In general, if the probability of outcome "o_i" is "p_i", then the expected outcome is
sum(o_i*p_i for all i)

But this isn't useful for proving the statement in the title. The proof is in this Math Exchange answer which explains that the expected number of positive outcomes out of "n" attempts, given that the probability of each outcome each time is "p", is "pn". It goes like this:

Let the random variable "U_i" be the outcome of the "i"th attempt (heads or tails). If the outcome is positive (heads), "U_i" is 1, otherwise it is 0. Given "n" attempts, the number of positive outcomes is
U_1 + U_2 + U_3 + ... + U_n

Call this actual number of positive outcomes "X", that is
X = U_1 + U_2 + U_3 + ... + U_n

The expected value of "X", written as E(X) is
E(X) = E(U_1 + U_2 + U_3 + ... + U_n)

Since the expected value is a linear operator,
E(X) = E(U_1) + E(U_2) + E(U_3) + ... + E(U_n)
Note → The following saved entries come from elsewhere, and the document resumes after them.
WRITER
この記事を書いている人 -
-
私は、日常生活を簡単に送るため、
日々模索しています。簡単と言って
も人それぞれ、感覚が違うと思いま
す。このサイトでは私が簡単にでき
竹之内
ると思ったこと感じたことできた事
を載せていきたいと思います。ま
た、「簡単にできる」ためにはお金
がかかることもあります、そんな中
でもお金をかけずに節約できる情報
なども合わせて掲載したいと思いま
Now, given the above definition of what an expected value is,
E(U_i) = 1*(probability of U_i = 1) + 0*(probability of U_i = 0)

If the probability of "U_i" being 1 is "p_i", then
E(U_i) = p_i

But for all "i", the probability of "U_i" is the same. That is
E(U_i) = p

So that means that
E(X) = p + p + p + ... + p
E(X) = pn

And there we have it, the expected number of positive outcomes out of "n" attempts, each of which has a probability of "p", is "pn", which means that the probability "p" can be treated exactly as if it was the proportion of positive outcomes out of a number of trials.